The onscreen credits mistakenly spell actor Morland Graham's first name as "Moreland." Although onscreen credits list Walter Rilla as "Armand St. Just," studio publicity materials spell his name Walter Rillso. Onscreen credits list the character played by Edmund Breon as "Colonel Winterbottom," but the Variety and New York Times reviews list the character as "Rene de Grammont." The Scarlet Pimpernel opened at New York's Radio City Music Hall on February 7, 1935, and was reissued in 1942 and 1947. According to the pressbook, publishers Grosset and Dunlap issued a special edition of the novel with a cover illustrating the movie. The Scarlet Pimpernel was first written as a play, then upon its stage success transformed into the first of a series of novels by Baroness Orczy. Onscreen credits incorrectly spell well-known playwright S. N. Berhman's name "Sam Bermann." According to modern sources, S. N. Behrman was employed for three weeks to write a treatment, of which only the scene in which "Percy" gives instructions to his tailor was used. The script was based on an adaptation of the novel by Robert Sherwood and Arthur Wimperis. A pimpernel is a type of flower. The poem that "Sir Percy Blakeney" composed in his "fop" mode reads: "They seek him here, they seek him there, those Frenchies seek him everywhere. Is he from heaven is he from hell-that damned elusive Pimpernel."
The following information was obtained from modern sources: Alexander Korda himself conceived the ending as "Percy" and his wife see England from their ship. Korda intended Charles Laughton to play the role of "Percy." Shooting began in September 1934, under the direction of Rowland Brown, who was replaced after a few days by producer Korda before Harold Young was assigned to take over direction. Modern sources add to the cast Roy Meredith (Viscount de Tournay), Billy Shine (An aristocrat), Brember Wills (Doman), Kenneth Kove ('Codlin,' a fisherman), Renee Macredy (Lady Q), Philip Strange, Carl Harbord, Philip Desborough, Hugh Dempster, Peter Evan Thomas, Derrick De Marney (Members of the Pimpernel League), Harry Terry ('Renad'), Douglas Stewart ('Merieres'), Arthur Hambling (Captain of the Guard) and credit Bernard Browne as assistant photographer.

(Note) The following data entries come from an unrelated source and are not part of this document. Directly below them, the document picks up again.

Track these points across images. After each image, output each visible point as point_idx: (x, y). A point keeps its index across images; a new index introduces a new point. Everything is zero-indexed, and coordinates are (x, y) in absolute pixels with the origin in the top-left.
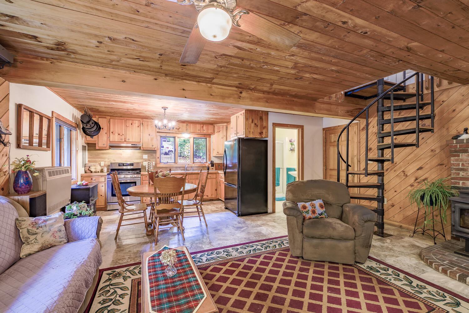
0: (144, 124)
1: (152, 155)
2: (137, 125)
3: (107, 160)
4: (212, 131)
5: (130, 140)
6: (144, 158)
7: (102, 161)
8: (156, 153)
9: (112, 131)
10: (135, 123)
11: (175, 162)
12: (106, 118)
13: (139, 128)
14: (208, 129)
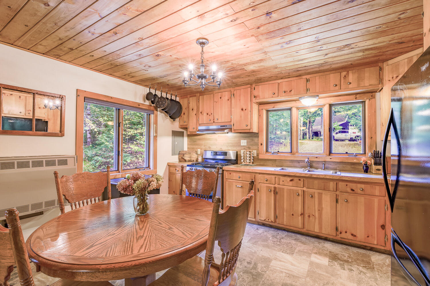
0: (235, 95)
1: (253, 140)
2: (227, 98)
3: (203, 147)
4: (374, 81)
5: (220, 121)
6: (242, 145)
7: (199, 148)
8: (258, 137)
9: (201, 111)
10: (225, 96)
11: (291, 152)
12: (196, 96)
13: (229, 102)
14: (360, 79)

In 1941, Leslie Howard starred, produced and directed an updated version of The Scarlet Pimpernel, entitled Mr. V, but released in the U.S. as Pimpernel Smith. Korda later oversaw two other films of The Scarlet Pimpernel, a sequel, The Return of the Scarlet Pimpernel in 1938 with Barry K. Barnes and directed by Hans Schwartz, and The Elusive Pimpernel in 1950, starring David Niven and directed by Michael Powell, who had wanted to make it into a musical.
Other film versions of The Scarlet Pimpernel include a 1917 Fox picture starring Dustin Farnum and directed by Richard Stanton (see AFI Catalog of Feature Films, 1911-20), and its sequel, The Elusive Pimpernel, a 1919 British production by Stoll Pictures, directed by Maurice Elvey and starring Cecil Humphreys. A 1928 British and Dominions production starring Matheson Lang and directed by T. Hayes Hunter was entitled alternately The Scarlet Pimpernel, The Scarlet Daredevil and The Triumph of the Scarlet Pimpernel. Television versions have included a 1955-56 British series, The Adventures of the Scarlet Pimpernel, staring Marius Goring; a 1960 CBS telefeature on Family Classics titled The Scarlet Pimpernel, starring Michael Rennie and Maureen O'Hara; Battle of Wits, a 1973 British Anglia production for Great Mysteries, with Ian Bannen and Brewster Mason; and a 1982 CBS production The Scarlet Pimpernel, directed by Clive Donner and starring Anthony Andrews.